It might not seem like it, but it’s just over six years since Tesla Motors unveiled its Model S luxury electric sedan to the world for the first time. Yesterday also happened to mark the three-year anniversary since the keys to the first ten production Tesla Model S cars were handed over to customers at a special event at Tesla’s Fremont factory in California.
In the intervening time, nearly 75,000 Tesla Model S electric sedans have been built and sold, making practical long-distance electric car road trips a reality for owners around the world for the very first time. And thanks to Tesla’s rapidly expanding network of proprietary Supercharger quick charging stations, where customers can add up to 170 miles of range to their cars’ battery packs in just 30 minutes, the cumulative miles traveled by Tesla Model S cars has just tipped over the one billion mile mark.
That’s according to Tesla Motors [NASDAQ:TSLA], which revealed the milestone in an official press release earlier this morning.
It’s a milestone that GM celebrated last year when its Chevrolet Volt passed 1 billion collective miles accrued since its market launch in late 2010. Nissan, maker of the LEAF electric car, celebrated passing the 1 billion kilometre (621,371,192 mile) mark last fall, but as far as we’re aware, it has yet to cross the 1 billion mile mark.
Like most other electric cars on the market today, every Tesla-built Model S features on-board telematics, allowing Tesla and its customers to remotely monitor the total number of miles traveled by its cars. Unlike other plug-in cars we’ve driven — many of which have notoriously inaccurate telematics systems and can often loose track of a vehicle’s correct odometer reading — Tesla’s on-board telematics system is known for its accuracy and always-on Internet connection. In addition to providing unparalleled levels of remote monitoring and in-car Internet-connected entrainment and information options, the Tesla Model S telematics system is designed so that Tesla can remotely upgrade a car’s operating system via an over-the-air update, adding extra functionality without needing an expensive hardware upgrade.

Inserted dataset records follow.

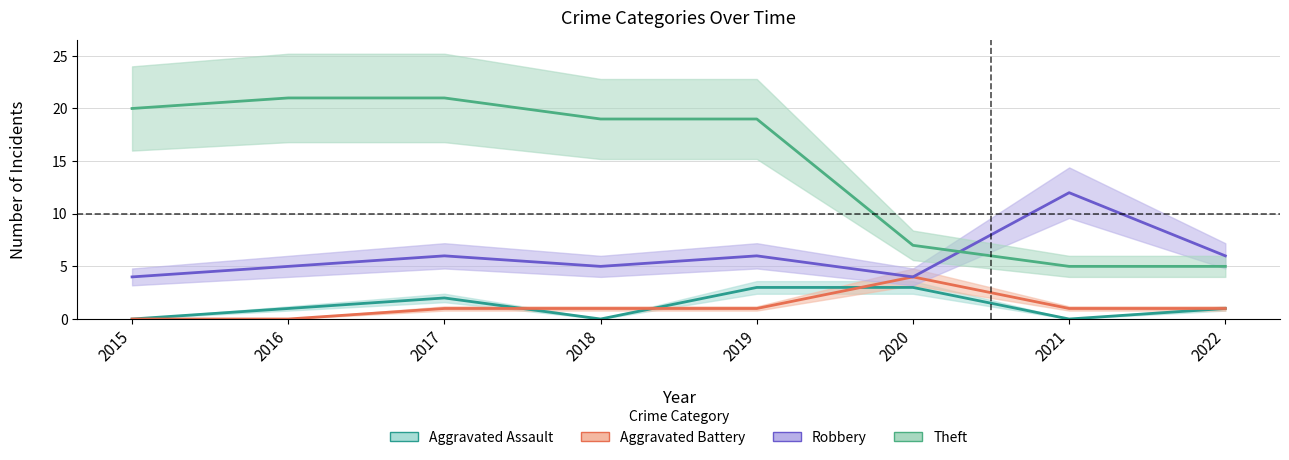

Rank the categories by Theft value from highest to lowest.

2016, 2017, 2015, 2018, 2019, 2020, 2021, 2022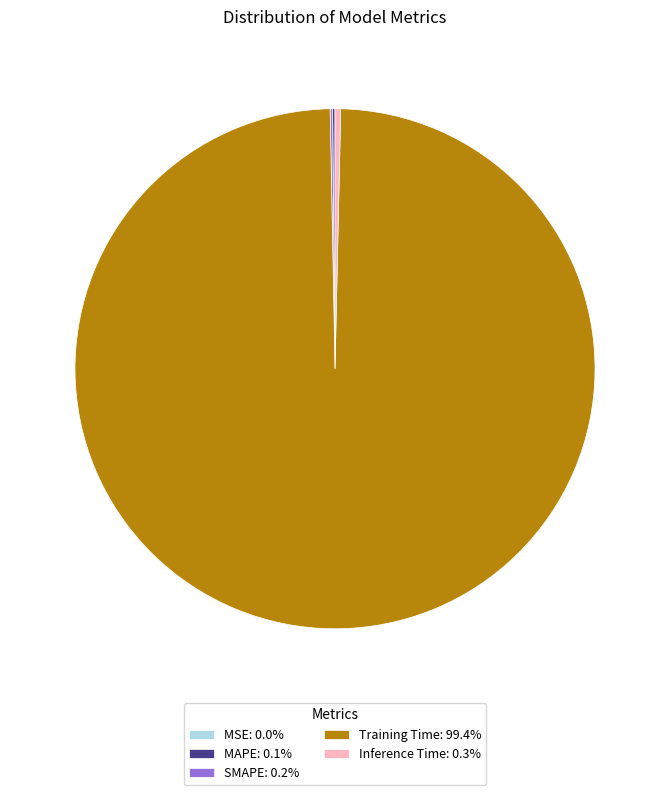

Does Training Time: 99.4% account for over 50% of the chart?

Yes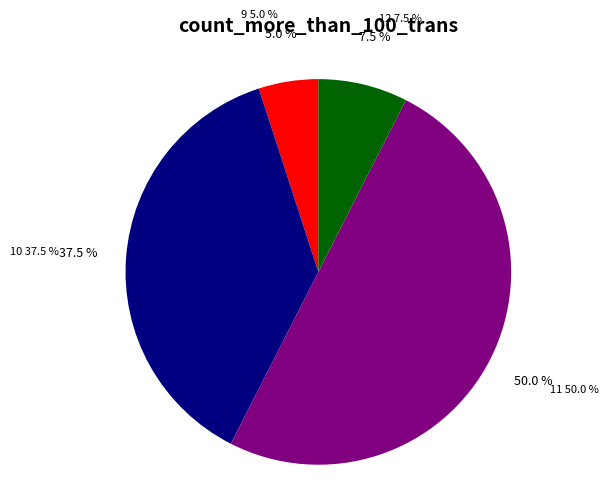

Does 38 represent more than half of the total?

No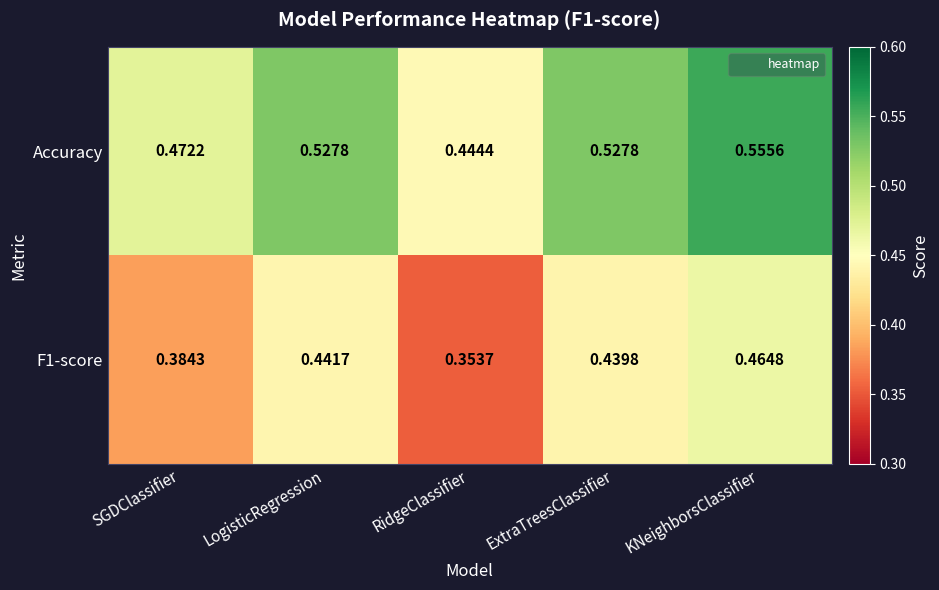

At which label does F1-score reach its peak?

KNeighborsClassifier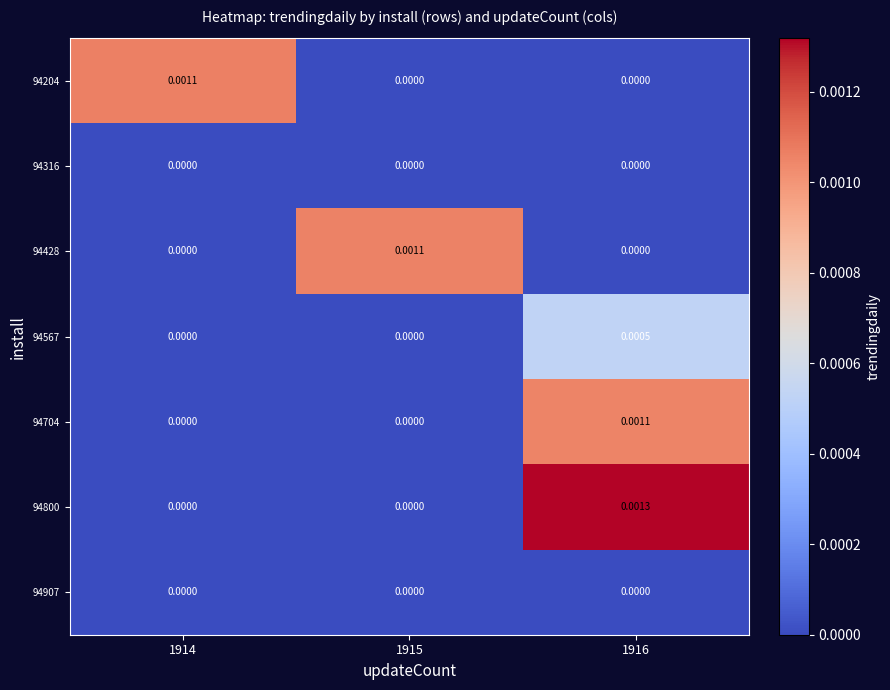

Which series has the largest total across all categories?

94800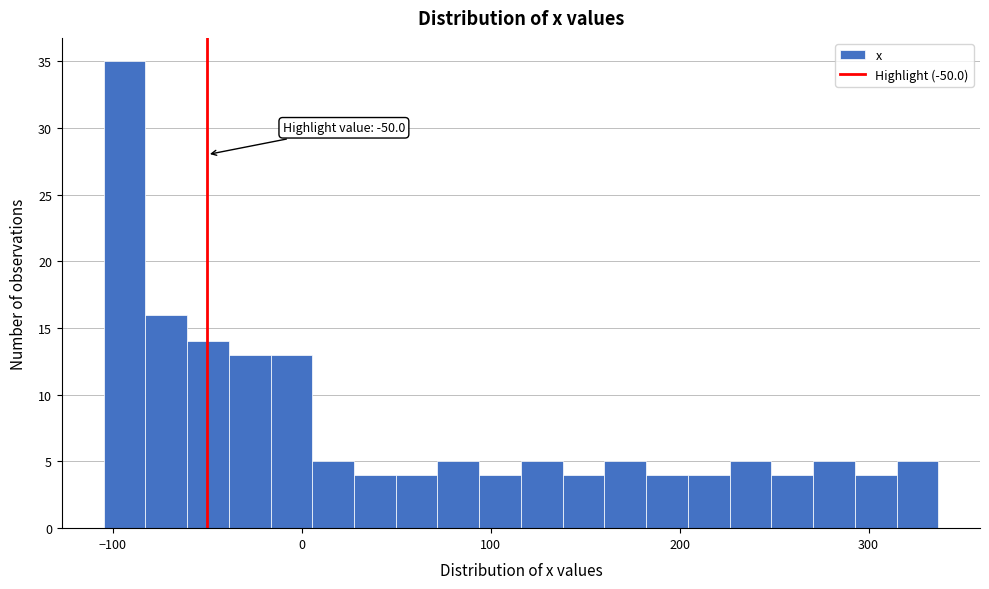

Read against the x-axis, roughly where is the centre of the tallest bar?

-90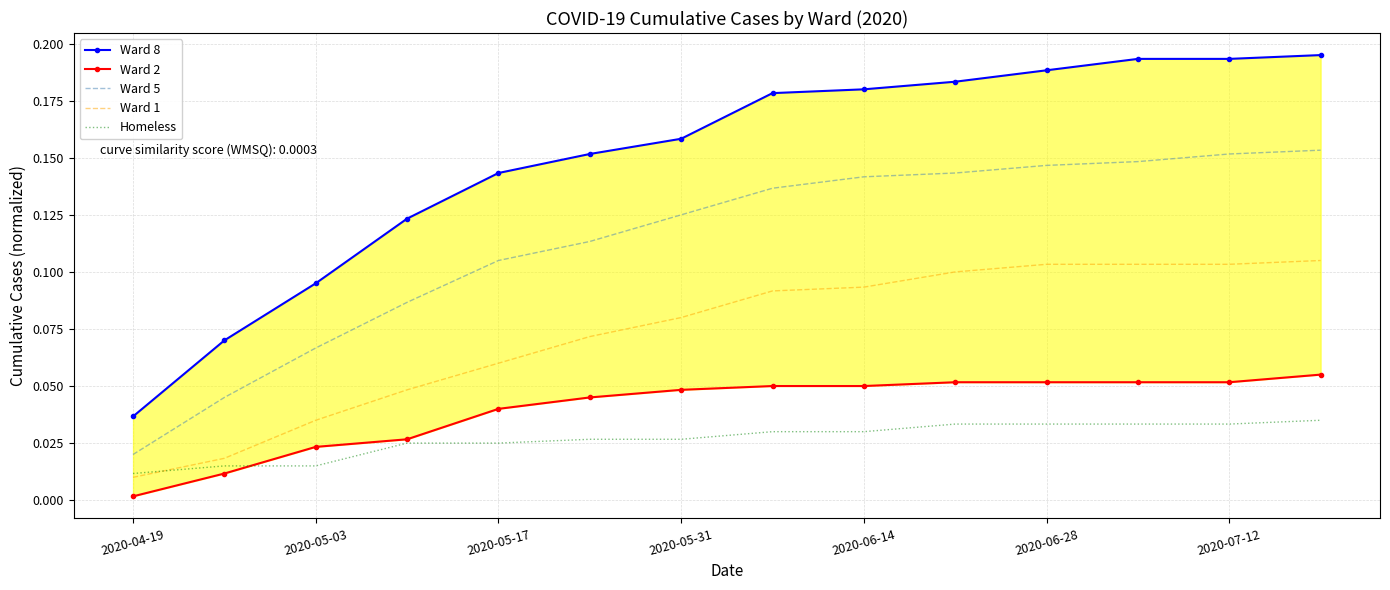

Which category has the lowest value in the Ward 2 series?

2020-04-19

For those struggling to grasp how far 1 billion miles is, Tesla has helpfully provided some tangible figures to exemplify the distances involved. 1 billion
kilometres miles, we’re told, is the same as driving 40,000 times around the Earth, or making 4,000 trips to the moon.
To celebrate the accomplishment, Tesla says it will be taking some of its Model S cars on a Summer Test Drive Tour across North America, Europe and Asia, bringing the luxury sedan to eager fans around the world. In addition to offering test drives of its flagship Tesla Model S P85D and recently launched Tesla Model S 70D dual-wheel drive models, we’re sure some of Tesla’s Test Drive Tour staff will end up meeting plenty of Tesla’s existing customers at the 448 Tesla Supercharger sites and 2,485 Supercharger stalls it has located around the world.
Since its initial launch in 2012, the Tesla Model S has undergone several important changes in its short history, starting first with the elimination of the 40 kilowatt-hour model due to limited demand alongside the 60 kilowatt-hour and 85 kilowatt-hour models. More recently, Tesla has improved the Model S range further, adding dual-motor, all-wheel drive capability to the Model S family, first with the Model S 85D and P85D last October and then more recently this spring with the 70D — which took over from the now discontinued Tesla Model S 60 as Tesla’s entry-level model.
Later this year, Tesla will improve the Model S family further, adding basic autonomous driving (auto pilot) functionality to any car built after October last year via an over-the-air software update.
Do you own a Tesla Model S? How far have you travelled since buying it, and where have you gone?